* **Complete the following**
1. Answer these about the committee hearing report, one line each:
(a) Above what amount must foreign gifts and grants be reported annually under the SB 13-27 amendment?
(b) How much would SB 15-82 appropriate, and to which agency?
(c) What was the recorded vote on SB 15-98?
2. Summarize the committee hearing report in two sentences.
3. Using the committee hearing report, explain in one or two sentences why proponents of SB 15-98 called school gardens "living classrooms."
Segment Start: Page extract
The committee adopted a research-security amendment to SB 13-27, advanced appropriations for school-safety programs (SB 15-82 and SB 15-83), and approved a $500,000 grant program for school community gardens (SB 15-98); votes were largely positive with some members signaling floor concerns or requests for clarifying amendments.

PHOENIX — In a series of largely bipartisan actions, the Arizona Senate Education Committee advanced several bills addressing research security, school safety funding and community garden grants.

Research security: The committee adopted a seven-page "strike everything" amendment to SB 13-27 requiring the Arizona Board of Regents to require each public university to adopt and post a research security policy that promotes a security culture and protects research from foreign adversary threats. The amendment, coalesced with input from the Arizona Board of Regents, requires annual reporting of foreign gifts and grants over $250,000 and compliance steps to maintain eligibility for federal funding. Kelly Curry of State Armour and Megan Gilbertson of ABOR said the amendment built on existing federal measures (including provisions in the Defense Authorization Act and the CHIPS and Science Act) and sought to streamline state-level transparency.

School safety funding and interoperability: The committee moved forward SB 15-82, which would appropriate $3.2 million from the state general fund in FY2027 to the Arizona Department of Education for a school safety program, and SB 15-83, which addresses the interoperability fund and requires certain unexpended FY22/FY23 monies to be returned to the Arizona Department of Administration. A vendor witness described interoperability work that connects school cameras and first responders and noted prior state allocations totaling roughly $20 million and subsequent $20 million appropriations used to fund sheriff and police distribution.

Community gardens: The panel also advanced SB 15-98, a $500,000 appropriation to ADE for grants to build community or school gardens. Proponents, including Senator Alston and Lupe Castro of the Arizona School Boards Association, described gardens as "living classrooms" that support science instruction, nutrition education and social-emotional learning. The committee voted SB 15-98 out with a 5-0 recorded vote.

Next steps: Each bill received a due-pass recommendation and will be scheduled for floor consideration. Several senators signaled they may seek clarifying floor amendments related to administrative routing of funds, returned monies, and how university compliance reporting will be implemented.

Quotes in this article are taken from the hearing transcript.
Segment End: Page extract
Segment Start: Data segment
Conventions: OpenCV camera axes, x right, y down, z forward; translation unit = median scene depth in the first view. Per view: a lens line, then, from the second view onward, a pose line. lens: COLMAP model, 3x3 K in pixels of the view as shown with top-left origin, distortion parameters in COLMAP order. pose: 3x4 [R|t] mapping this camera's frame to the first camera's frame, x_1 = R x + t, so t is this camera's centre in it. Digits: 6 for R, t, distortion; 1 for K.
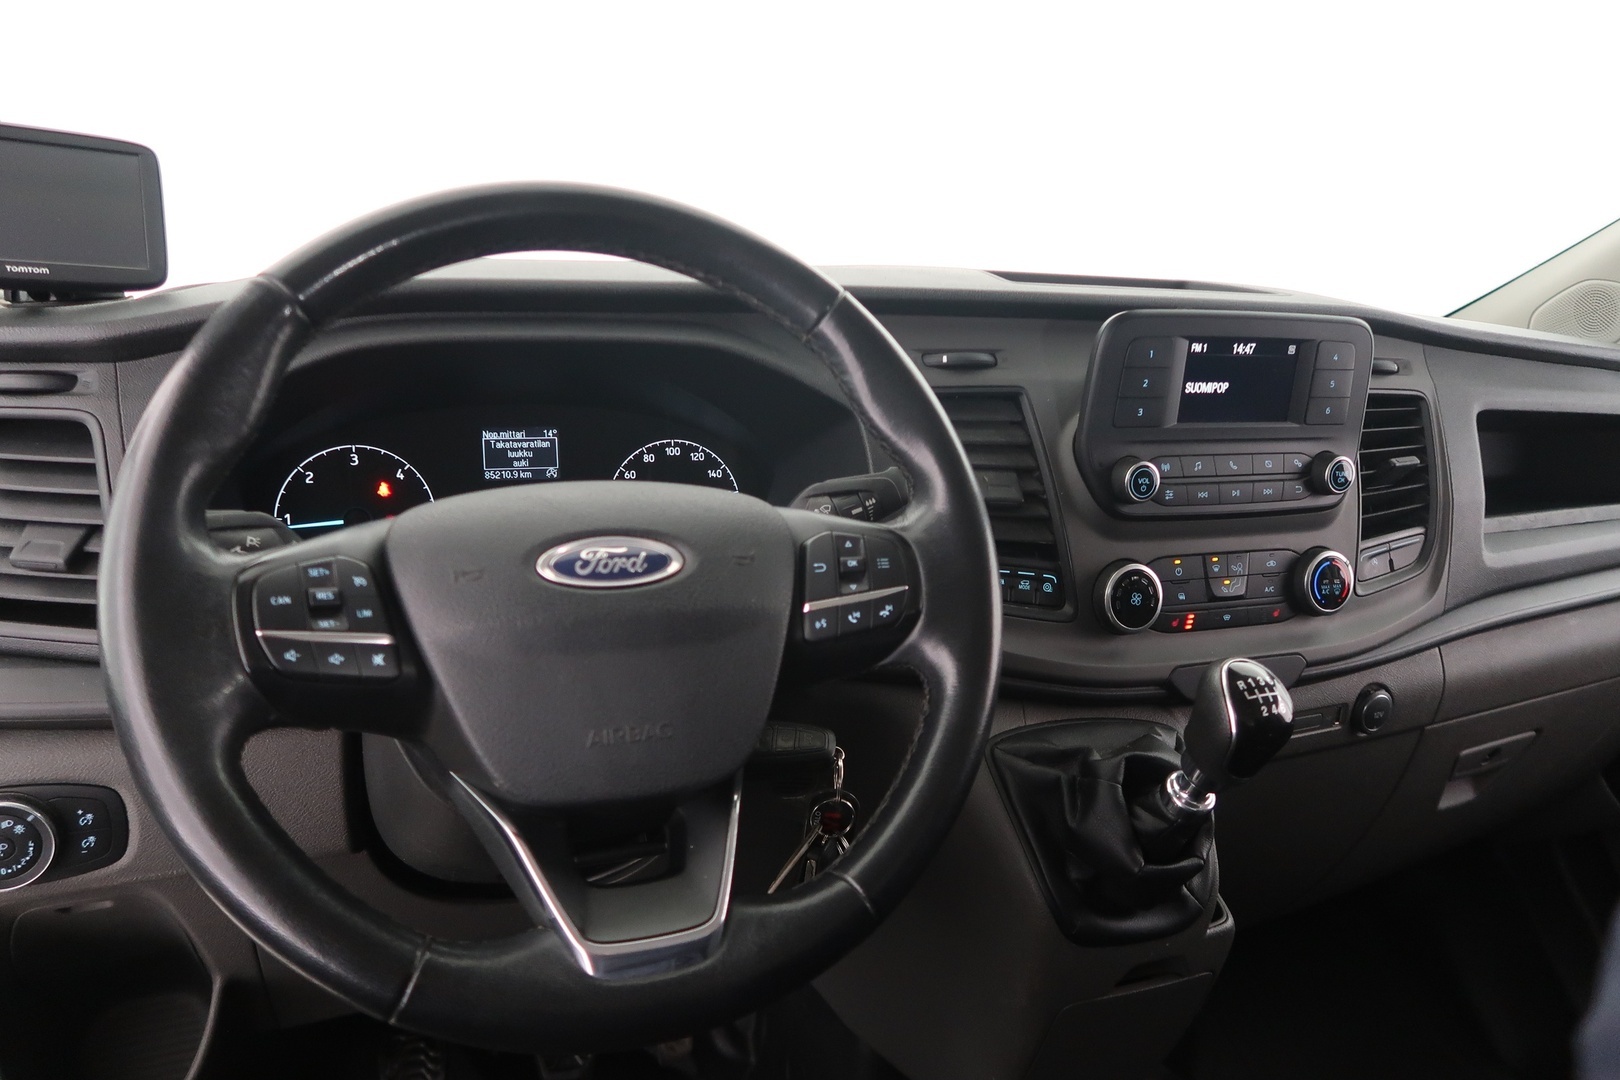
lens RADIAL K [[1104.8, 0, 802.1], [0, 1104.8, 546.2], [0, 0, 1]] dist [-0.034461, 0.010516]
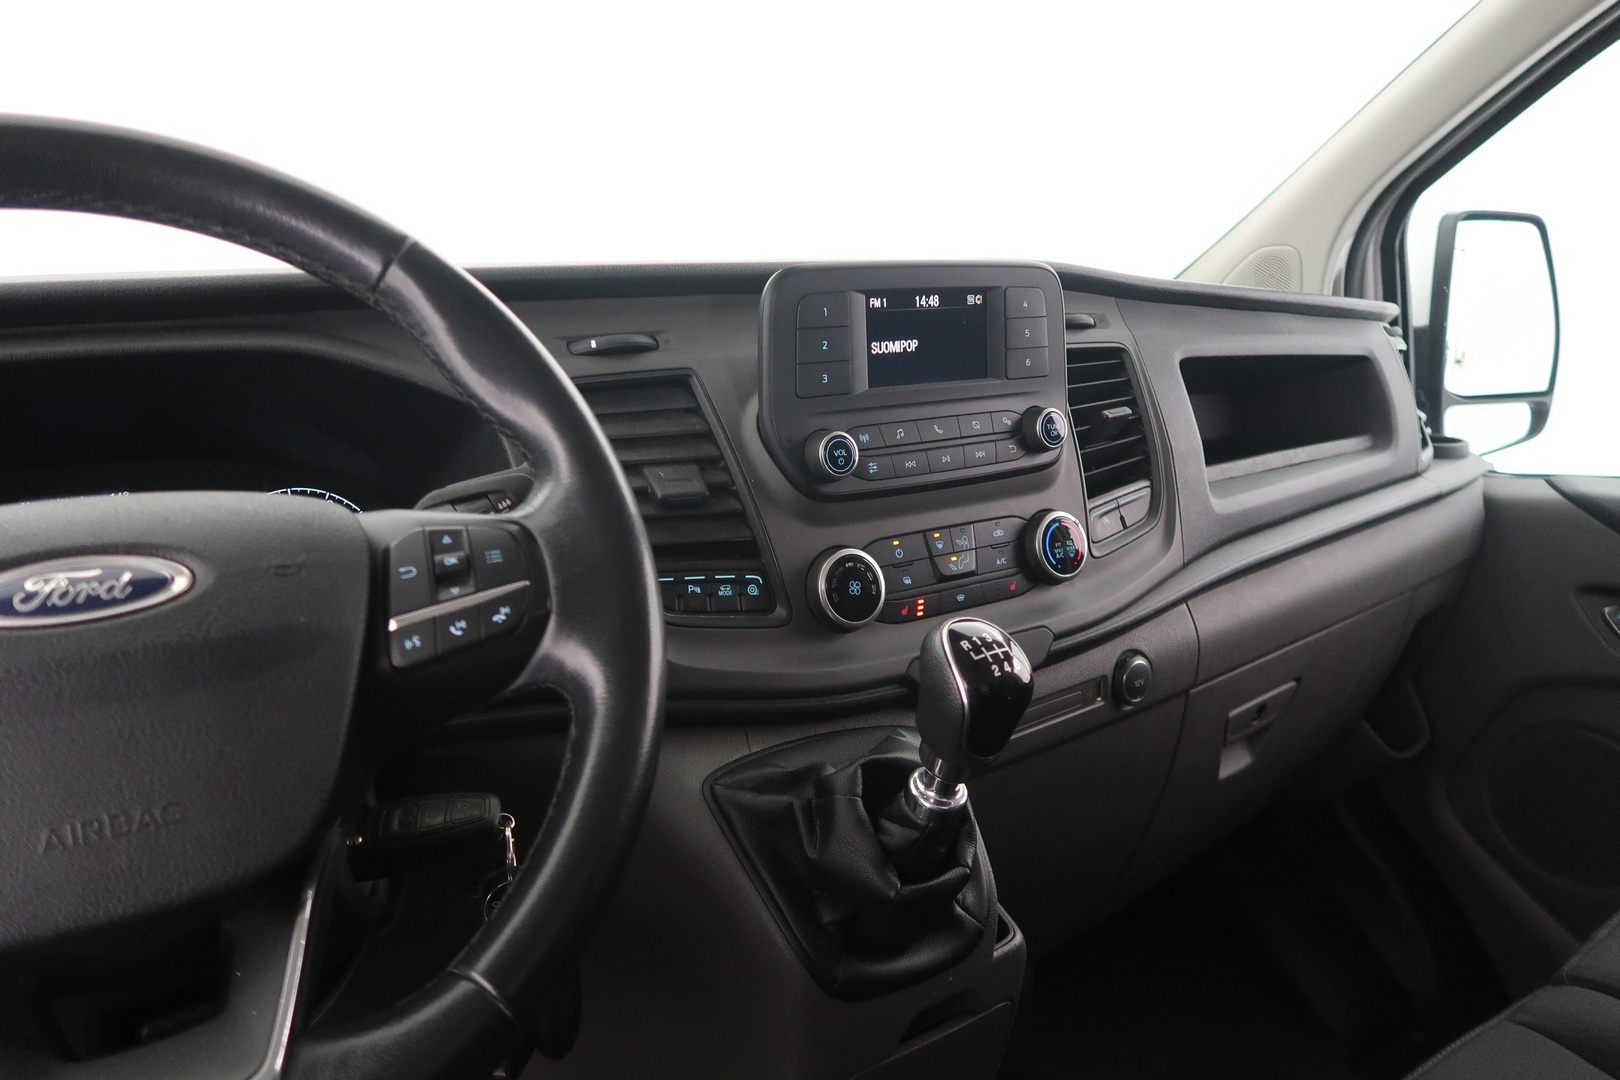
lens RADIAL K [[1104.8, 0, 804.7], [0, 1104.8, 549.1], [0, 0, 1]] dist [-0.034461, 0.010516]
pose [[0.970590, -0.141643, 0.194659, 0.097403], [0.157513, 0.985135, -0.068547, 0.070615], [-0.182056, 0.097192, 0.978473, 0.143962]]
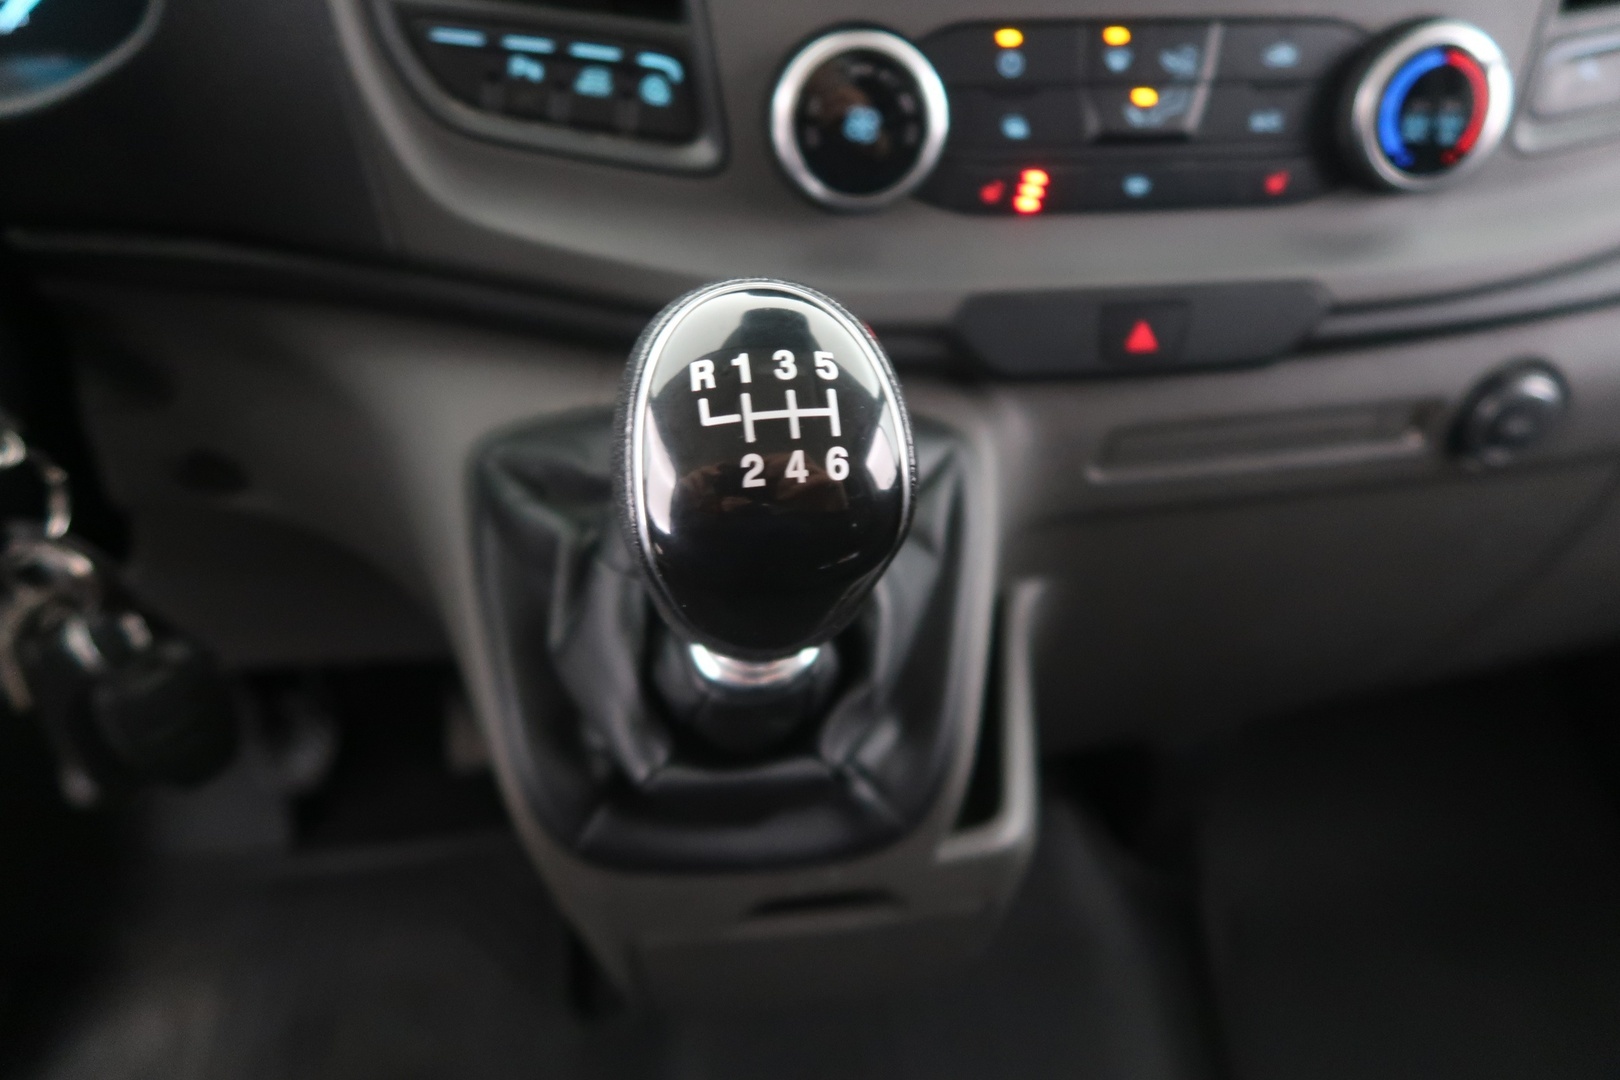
Segment End: Data segment
* **Answers for this exercise**
1.
(a) $250,000.
(b) $3.2 million from the state general fund in FY2027, to the Arizona Department of Education.
(c) 5-0.

2. The Arizona Senate Education Committee adopted a research-security amendment to SB 13-27, advanced school-safety appropriations in SB 15-82 and SB 15-83, and approved a $500,000 grant program for community or school gardens under SB 15-98. Each bill received a due-pass recommendation and will go to the floor, where several senators may seek clarifying amendments on fund routing, returned monies and university compliance reporting.

3. Proponents, including Senator Alston and Lupe Castro of the Arizona School Boards Association, described the gardens that way because they support science instruction, nutrition education and social-emotional learning.